During a natural quarterly and full-year cycle IMS has been able to increase margins and lower expenses as a percentage of revenue - two things that are not easy to do.
I don't see any current or new IMS investors in any immediate risk or dilution by equity and don't see the company taking on much more debt in the near term.
I'm looking for slightly higher full-year results than have been guided by management as a result of less FX volatility (read: losses) and as a result of less contractual cancellation via M&A activity in the spaces that IMS services. For clarity, IMS has factored in an unspecified percentage of lost growth in top line for the projected cancellation of duplicate services that would take place in the instance that two of its clients merged. The company has based its projections on a "worst-case scenario" (SOURCE: Q1 EPS CC) and factored that into full-year guidance. FY guidance is the following:
- Revenue growth between 5-6%
- Adjusted EBITDA growth between 7.5-9.0%
- Adjusted Net Income growth between 15-20%
I really think that even factoring in the cost to FX hedge that the losses avoided will contribute materially to the bottom line, starting as early as next quarter if the program is implemented that quickly. I also anticipate a hot start out of the India office as IMS brings an expertise to the country that isn't currently available (this is an opinion based on an industry insider that would not like to be named and is his opinion only). I also don't anticipate the worst-case scenario outlined by IMS' CEO on the Q1 EPS CC coming to fruition. The end of the IMS world, worst-case scenario is great by the way and I highly recommend a person considering a long position listen to the call. Ari Bousbib was incredibly candid with his remarks and was very clear in the perfect storm that would have to take place for IMS to underperform.
Where's the trade?
An ugly quarter behind it, I continue to be bullish IMS. I like the business, management, and the prospects for the company on all durations. I reiterate that I think the majority of the issues have been resolved or are in process of resolution.
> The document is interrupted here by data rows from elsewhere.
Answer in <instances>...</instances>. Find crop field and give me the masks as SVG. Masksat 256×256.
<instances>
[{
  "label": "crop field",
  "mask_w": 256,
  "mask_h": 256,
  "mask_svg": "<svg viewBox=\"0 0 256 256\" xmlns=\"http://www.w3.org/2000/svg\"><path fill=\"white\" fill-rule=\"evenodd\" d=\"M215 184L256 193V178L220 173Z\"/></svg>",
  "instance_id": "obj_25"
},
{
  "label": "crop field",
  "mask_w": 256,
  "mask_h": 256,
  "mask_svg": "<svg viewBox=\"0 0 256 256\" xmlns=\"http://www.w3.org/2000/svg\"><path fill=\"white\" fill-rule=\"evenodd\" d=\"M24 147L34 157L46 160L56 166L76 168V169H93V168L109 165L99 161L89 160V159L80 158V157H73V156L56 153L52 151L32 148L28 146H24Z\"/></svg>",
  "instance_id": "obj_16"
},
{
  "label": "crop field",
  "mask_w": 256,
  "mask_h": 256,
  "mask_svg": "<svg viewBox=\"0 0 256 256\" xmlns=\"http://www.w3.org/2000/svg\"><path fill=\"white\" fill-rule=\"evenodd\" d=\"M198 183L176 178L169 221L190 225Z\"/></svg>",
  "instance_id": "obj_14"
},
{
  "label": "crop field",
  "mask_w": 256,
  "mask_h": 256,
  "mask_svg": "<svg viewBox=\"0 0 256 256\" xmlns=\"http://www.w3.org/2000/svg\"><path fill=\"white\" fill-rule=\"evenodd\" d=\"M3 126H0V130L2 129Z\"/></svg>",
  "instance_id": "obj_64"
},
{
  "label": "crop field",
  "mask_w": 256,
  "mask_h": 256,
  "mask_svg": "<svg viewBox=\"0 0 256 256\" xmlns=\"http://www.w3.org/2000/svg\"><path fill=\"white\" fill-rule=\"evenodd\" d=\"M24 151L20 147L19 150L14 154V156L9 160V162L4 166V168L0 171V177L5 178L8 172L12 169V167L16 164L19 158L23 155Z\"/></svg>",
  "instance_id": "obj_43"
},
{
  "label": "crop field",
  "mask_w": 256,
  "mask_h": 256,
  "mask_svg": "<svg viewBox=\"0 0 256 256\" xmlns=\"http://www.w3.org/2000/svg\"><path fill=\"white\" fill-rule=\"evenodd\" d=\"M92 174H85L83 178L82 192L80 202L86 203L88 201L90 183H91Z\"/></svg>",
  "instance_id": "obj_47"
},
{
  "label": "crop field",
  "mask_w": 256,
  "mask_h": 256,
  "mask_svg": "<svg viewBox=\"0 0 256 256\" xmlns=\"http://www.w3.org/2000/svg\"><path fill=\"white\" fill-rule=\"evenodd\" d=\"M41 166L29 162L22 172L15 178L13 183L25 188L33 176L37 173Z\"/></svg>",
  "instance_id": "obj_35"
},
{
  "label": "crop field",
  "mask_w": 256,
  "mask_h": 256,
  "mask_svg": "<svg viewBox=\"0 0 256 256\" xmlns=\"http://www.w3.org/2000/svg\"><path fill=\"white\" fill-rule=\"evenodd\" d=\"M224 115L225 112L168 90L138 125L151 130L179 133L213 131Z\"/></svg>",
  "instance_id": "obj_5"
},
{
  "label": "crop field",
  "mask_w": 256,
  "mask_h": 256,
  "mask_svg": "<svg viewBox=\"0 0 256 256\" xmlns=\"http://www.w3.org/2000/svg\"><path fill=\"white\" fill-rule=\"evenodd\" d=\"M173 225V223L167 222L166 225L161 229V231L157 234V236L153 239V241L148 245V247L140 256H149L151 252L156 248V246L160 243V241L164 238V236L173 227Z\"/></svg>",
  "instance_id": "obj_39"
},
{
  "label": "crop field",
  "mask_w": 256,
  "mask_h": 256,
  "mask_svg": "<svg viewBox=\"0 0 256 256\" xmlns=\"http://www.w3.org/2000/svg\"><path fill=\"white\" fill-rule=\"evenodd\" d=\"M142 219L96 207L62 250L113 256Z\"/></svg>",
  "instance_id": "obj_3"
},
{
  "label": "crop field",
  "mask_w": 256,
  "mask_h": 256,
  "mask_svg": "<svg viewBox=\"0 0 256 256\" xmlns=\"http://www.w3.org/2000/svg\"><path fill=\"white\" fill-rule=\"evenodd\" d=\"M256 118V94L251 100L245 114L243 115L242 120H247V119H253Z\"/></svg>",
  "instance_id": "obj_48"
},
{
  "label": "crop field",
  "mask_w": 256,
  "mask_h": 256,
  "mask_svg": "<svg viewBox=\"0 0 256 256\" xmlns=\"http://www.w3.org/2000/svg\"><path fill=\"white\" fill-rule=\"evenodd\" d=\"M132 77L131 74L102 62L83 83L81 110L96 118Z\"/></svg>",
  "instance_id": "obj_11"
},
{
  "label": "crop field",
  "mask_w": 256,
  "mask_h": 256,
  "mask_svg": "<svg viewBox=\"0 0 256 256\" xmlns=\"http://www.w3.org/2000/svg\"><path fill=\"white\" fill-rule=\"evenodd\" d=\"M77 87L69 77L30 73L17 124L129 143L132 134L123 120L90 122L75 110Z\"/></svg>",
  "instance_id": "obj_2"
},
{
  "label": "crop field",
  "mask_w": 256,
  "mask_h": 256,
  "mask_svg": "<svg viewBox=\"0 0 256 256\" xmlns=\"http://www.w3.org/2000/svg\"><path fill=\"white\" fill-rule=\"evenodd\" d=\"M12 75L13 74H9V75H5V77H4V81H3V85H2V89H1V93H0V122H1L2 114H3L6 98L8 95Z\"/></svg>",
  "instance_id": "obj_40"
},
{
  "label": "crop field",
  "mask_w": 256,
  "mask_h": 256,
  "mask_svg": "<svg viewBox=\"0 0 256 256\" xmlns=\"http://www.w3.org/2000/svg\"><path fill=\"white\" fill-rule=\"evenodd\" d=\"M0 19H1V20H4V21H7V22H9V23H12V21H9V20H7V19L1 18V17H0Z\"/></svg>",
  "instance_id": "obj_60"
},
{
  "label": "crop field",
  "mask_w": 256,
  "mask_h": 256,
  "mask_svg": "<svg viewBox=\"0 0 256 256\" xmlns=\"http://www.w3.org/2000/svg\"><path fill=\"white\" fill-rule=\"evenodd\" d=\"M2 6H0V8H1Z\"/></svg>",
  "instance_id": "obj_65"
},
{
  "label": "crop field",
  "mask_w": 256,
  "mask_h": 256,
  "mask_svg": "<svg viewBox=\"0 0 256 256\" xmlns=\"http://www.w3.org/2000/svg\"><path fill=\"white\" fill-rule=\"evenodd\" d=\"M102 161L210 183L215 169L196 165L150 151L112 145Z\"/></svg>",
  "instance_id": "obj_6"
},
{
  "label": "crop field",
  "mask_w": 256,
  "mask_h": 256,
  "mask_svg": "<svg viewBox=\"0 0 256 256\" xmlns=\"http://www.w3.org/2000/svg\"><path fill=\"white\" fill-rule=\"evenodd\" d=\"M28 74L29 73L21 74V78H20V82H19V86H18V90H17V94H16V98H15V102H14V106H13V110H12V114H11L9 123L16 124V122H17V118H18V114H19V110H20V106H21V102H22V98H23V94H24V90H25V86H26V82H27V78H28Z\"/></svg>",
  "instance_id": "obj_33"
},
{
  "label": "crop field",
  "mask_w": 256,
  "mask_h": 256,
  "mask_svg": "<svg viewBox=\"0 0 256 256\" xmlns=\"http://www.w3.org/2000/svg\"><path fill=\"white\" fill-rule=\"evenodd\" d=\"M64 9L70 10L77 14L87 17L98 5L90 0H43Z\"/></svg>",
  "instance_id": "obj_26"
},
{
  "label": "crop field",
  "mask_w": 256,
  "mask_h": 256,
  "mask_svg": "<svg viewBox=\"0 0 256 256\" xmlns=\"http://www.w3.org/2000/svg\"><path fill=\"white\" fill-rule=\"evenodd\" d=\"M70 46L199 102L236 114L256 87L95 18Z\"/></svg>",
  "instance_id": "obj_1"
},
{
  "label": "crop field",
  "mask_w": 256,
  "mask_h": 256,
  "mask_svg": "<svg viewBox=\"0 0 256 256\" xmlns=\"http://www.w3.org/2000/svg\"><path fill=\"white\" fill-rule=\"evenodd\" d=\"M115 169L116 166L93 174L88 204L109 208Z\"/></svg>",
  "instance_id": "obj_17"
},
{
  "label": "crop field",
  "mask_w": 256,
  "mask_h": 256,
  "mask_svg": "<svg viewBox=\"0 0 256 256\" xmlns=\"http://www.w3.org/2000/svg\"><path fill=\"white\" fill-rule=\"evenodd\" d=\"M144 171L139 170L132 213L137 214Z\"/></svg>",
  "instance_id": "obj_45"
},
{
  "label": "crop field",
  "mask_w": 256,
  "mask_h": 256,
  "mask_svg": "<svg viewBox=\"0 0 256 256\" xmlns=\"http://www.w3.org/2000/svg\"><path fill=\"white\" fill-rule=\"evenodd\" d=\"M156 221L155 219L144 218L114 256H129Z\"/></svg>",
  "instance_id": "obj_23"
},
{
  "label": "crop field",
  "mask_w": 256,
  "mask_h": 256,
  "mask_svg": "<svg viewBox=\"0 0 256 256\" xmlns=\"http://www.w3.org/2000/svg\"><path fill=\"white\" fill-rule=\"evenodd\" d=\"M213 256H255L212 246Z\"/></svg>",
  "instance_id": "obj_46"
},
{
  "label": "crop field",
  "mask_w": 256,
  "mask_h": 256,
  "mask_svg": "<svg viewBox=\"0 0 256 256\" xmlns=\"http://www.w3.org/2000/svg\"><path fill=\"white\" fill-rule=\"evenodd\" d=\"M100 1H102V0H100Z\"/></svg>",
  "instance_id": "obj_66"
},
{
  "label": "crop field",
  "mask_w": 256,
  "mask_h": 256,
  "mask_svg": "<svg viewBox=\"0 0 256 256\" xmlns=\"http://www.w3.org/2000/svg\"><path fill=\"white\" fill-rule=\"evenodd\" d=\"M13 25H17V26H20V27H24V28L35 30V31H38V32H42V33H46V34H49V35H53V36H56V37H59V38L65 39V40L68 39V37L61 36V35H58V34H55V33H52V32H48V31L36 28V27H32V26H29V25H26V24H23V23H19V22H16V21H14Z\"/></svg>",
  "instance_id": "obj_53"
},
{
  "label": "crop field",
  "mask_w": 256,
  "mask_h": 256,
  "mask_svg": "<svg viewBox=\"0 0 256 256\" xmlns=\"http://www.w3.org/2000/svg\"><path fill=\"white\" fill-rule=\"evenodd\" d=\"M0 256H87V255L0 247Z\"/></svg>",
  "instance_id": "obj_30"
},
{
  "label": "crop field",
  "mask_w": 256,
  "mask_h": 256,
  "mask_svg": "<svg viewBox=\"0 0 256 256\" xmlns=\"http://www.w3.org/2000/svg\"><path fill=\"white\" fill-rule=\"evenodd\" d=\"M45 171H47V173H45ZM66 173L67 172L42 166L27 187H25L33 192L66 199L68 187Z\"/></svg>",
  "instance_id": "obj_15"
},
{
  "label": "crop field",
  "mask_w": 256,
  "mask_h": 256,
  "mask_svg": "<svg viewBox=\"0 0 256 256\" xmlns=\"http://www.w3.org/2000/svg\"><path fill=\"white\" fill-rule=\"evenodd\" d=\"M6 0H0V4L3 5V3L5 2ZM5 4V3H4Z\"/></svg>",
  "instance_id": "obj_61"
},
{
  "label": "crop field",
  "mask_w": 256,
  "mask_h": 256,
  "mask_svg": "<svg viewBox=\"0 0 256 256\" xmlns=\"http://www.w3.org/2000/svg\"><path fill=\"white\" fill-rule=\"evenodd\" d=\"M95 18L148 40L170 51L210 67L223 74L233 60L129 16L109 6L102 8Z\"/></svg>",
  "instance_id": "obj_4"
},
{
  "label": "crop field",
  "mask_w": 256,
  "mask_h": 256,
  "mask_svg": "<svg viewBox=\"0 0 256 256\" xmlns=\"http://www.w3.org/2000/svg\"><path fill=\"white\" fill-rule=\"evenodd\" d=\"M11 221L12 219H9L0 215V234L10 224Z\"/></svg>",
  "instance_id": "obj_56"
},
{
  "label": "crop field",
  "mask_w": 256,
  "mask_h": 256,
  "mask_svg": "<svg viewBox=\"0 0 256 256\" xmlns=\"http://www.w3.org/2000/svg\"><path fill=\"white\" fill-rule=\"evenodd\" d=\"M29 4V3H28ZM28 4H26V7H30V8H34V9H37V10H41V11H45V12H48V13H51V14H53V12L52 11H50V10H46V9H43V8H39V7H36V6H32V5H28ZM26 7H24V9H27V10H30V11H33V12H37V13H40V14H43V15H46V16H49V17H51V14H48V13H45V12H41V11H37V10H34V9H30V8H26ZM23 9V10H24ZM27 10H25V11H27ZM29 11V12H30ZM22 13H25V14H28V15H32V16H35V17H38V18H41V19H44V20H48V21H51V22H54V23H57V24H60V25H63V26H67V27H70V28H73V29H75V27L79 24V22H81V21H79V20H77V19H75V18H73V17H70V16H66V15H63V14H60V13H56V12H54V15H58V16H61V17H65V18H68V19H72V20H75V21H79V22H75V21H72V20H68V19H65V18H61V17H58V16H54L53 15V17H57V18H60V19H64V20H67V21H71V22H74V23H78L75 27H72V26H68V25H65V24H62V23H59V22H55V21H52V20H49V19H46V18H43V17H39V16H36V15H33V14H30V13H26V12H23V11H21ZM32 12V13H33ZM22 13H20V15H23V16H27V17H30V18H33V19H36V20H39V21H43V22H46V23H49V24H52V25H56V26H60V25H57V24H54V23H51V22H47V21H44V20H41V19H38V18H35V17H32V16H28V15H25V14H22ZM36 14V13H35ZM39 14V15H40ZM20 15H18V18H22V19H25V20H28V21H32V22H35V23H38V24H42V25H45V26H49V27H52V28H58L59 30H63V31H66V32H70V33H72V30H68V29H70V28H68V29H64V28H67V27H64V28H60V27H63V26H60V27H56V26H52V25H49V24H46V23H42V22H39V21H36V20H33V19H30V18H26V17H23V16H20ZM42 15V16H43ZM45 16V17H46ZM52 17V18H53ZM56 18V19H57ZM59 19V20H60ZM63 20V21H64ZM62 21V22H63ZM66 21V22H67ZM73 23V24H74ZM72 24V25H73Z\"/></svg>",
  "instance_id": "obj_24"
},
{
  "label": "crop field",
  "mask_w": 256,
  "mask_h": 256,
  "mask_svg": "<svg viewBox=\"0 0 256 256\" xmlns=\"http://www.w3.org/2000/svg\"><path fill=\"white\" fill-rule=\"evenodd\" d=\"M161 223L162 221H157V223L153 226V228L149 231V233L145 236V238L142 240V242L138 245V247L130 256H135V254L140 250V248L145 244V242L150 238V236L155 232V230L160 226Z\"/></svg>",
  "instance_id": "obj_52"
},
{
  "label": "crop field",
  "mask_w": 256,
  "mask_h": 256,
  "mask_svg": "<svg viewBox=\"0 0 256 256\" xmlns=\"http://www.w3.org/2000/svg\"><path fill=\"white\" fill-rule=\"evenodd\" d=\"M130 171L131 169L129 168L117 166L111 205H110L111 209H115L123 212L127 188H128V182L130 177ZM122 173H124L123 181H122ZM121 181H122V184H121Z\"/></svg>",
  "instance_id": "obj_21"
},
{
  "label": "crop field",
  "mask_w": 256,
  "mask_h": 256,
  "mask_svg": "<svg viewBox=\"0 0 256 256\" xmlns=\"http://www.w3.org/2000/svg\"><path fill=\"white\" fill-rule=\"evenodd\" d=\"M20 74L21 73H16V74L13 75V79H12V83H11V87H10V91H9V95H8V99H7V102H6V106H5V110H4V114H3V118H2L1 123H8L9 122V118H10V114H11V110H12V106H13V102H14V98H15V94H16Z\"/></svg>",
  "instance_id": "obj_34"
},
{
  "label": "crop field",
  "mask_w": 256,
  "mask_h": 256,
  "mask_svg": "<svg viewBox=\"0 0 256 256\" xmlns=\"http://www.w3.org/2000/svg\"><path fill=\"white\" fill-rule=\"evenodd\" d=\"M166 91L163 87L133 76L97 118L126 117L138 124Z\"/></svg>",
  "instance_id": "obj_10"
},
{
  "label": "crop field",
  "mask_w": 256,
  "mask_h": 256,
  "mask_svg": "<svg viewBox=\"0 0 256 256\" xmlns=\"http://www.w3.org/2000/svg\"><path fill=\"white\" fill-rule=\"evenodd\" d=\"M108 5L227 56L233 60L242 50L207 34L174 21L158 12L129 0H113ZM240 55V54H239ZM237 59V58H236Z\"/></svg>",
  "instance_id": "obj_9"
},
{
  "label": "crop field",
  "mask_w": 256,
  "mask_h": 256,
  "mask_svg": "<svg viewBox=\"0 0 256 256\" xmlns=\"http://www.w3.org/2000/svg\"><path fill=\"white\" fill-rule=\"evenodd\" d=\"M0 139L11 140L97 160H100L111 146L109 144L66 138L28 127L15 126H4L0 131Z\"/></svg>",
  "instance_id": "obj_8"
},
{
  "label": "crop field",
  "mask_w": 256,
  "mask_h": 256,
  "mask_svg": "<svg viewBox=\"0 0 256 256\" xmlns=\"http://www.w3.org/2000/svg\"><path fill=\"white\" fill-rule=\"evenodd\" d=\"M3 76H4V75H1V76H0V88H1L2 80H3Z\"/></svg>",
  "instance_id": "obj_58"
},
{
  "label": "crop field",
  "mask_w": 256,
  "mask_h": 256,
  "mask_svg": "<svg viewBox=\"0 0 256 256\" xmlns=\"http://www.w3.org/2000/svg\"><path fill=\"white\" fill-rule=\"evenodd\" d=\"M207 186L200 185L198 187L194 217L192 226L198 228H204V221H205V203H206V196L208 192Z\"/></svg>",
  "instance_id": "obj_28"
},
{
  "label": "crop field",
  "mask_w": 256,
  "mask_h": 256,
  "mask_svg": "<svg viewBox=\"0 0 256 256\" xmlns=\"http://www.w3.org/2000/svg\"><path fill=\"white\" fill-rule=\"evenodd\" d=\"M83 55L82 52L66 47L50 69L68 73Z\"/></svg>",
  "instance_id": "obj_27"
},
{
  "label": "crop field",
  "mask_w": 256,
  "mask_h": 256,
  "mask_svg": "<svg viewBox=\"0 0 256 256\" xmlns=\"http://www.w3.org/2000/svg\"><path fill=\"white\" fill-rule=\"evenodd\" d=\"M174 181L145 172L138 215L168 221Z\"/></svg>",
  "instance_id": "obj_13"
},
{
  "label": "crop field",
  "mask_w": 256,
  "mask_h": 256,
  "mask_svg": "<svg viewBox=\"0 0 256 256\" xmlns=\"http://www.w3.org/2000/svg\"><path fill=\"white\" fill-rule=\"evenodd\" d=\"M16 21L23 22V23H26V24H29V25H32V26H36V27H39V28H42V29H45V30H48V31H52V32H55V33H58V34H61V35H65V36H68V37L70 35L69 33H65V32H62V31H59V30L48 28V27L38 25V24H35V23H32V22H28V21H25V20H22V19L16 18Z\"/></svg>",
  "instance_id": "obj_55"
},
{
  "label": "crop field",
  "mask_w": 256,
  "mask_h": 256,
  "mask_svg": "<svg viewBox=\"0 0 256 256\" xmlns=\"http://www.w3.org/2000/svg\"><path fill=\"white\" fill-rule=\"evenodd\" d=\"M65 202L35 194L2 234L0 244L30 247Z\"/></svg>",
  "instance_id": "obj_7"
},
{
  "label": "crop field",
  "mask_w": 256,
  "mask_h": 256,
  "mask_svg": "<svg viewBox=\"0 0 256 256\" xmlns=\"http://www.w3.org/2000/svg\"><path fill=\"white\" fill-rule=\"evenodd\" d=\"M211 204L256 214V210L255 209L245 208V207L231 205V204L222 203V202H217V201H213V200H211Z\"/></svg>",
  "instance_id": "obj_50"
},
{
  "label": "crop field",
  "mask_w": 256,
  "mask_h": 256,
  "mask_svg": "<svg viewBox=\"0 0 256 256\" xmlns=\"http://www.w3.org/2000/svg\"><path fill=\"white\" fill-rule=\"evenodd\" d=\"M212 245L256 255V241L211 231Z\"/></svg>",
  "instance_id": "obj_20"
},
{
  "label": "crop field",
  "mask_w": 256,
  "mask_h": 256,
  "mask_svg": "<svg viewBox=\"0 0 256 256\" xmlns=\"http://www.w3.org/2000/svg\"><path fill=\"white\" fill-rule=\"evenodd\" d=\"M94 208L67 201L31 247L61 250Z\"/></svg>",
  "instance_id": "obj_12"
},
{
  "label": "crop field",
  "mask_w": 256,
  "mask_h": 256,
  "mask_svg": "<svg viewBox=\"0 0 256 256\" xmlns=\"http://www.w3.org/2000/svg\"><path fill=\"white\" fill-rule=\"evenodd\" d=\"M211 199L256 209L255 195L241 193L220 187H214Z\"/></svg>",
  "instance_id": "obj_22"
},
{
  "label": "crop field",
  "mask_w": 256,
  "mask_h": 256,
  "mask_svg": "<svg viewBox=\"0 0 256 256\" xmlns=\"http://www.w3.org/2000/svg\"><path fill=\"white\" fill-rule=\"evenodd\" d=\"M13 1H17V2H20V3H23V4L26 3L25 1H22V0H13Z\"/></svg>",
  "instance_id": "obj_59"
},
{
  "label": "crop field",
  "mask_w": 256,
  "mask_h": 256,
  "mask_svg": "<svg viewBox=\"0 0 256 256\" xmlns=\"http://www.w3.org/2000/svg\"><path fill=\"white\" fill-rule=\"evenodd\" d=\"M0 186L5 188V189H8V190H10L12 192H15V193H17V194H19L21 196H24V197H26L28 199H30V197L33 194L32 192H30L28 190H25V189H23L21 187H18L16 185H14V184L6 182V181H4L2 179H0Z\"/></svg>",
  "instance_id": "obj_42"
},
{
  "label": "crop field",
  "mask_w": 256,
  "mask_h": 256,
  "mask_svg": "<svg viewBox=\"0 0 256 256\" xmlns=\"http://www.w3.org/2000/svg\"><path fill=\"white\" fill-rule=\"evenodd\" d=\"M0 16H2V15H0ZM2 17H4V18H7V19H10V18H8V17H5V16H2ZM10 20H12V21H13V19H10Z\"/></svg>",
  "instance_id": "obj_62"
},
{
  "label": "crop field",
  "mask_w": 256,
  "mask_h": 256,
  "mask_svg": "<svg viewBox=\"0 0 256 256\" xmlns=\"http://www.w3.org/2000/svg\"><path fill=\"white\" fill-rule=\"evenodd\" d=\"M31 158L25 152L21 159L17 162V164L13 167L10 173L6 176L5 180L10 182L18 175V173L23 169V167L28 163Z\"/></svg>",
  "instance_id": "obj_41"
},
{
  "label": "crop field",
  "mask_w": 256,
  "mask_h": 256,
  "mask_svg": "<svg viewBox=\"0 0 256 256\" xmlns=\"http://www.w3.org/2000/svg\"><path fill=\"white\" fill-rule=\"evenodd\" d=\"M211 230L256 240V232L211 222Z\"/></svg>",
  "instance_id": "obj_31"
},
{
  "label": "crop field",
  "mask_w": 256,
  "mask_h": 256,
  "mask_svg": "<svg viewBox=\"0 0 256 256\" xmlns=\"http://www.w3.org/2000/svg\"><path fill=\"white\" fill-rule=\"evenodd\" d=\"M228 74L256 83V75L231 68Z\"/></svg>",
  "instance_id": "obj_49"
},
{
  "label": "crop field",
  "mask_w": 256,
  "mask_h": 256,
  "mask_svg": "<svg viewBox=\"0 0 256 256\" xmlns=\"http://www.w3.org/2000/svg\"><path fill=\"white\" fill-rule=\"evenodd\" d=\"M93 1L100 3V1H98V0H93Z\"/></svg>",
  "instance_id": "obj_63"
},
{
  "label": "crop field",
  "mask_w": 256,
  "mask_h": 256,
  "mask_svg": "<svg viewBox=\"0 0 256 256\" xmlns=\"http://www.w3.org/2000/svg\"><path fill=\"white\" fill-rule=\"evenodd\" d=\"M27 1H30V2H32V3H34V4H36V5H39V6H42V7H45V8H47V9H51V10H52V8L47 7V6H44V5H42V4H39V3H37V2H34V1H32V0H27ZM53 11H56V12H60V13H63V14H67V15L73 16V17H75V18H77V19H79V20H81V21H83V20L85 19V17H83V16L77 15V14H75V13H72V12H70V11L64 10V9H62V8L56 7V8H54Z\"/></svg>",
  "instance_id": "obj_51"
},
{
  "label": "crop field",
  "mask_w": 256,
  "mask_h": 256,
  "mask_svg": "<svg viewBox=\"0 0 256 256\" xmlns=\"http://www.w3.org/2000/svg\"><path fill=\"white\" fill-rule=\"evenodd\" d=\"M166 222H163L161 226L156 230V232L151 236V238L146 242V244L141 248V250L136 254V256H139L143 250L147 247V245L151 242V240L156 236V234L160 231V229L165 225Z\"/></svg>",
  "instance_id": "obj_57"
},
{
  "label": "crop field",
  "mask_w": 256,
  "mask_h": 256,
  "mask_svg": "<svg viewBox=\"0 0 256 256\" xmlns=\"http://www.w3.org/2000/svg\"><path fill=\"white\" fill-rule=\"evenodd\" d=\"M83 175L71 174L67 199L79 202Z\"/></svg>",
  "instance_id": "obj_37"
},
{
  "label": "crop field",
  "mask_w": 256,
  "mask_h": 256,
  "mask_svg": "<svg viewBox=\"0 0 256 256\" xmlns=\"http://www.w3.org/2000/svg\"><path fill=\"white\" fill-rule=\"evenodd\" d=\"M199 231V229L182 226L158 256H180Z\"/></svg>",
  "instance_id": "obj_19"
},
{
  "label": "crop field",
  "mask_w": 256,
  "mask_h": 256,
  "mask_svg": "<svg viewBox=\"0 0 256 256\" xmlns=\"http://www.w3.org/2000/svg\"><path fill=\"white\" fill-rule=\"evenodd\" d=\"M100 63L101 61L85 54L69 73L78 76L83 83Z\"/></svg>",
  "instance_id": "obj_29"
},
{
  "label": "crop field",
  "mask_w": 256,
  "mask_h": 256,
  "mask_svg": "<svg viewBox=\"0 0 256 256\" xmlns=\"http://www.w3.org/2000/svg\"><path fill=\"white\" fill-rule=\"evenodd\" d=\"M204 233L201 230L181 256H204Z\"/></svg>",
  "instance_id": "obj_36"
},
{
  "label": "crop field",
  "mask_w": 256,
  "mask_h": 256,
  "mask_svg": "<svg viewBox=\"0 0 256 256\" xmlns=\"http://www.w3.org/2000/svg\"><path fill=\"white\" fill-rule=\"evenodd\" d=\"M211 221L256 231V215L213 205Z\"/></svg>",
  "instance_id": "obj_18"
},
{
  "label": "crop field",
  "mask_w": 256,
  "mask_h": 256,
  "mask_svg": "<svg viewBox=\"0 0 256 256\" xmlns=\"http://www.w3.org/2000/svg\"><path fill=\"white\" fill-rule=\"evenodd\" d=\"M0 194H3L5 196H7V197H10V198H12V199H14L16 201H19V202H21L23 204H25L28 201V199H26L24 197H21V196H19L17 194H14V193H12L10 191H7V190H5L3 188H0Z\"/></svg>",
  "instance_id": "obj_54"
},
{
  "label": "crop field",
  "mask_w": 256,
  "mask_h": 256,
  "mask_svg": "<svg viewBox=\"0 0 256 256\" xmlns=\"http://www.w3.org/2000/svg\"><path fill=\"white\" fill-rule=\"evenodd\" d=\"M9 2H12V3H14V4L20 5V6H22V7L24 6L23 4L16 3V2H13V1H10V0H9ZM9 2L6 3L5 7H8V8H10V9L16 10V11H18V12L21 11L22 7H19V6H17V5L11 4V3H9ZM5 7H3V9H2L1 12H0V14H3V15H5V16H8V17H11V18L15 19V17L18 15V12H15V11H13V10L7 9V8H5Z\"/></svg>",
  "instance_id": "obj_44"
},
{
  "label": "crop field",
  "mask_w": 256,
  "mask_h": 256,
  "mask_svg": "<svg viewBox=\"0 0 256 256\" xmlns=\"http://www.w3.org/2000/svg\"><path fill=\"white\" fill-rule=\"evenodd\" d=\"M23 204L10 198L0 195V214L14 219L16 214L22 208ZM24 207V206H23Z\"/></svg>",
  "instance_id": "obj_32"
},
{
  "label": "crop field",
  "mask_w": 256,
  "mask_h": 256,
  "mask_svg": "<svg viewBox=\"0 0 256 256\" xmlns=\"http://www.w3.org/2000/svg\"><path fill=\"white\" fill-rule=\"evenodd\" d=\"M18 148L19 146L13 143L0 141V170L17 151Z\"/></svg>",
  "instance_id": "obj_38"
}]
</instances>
I expect the firms with ratings on IMS to get incrementally more positive as the company can show a return to norms and as the company puts distance between itself and the IPO. Those upgrades will help drive the stock and should act as a catalyst on a full-year basis.
I would recommend buying IMS on a dollar cost average basis as it's not the type of stock that's going to run away overnight. I would also recommend adding prior to earnings announcements, even if it is slightly ahead of a scheduled DCA purchase, because I believe the earnings periods will also act as catalysts on a full-year basis.
Good luck to all.
Disclosure: The author is long IMS. The author wrote this article themselves, and it expresses their own opinions. The author is not receiving compensation for it (other than from Seeking Alpha). The author has no business relationship with any company whose stock is mentioned in this article.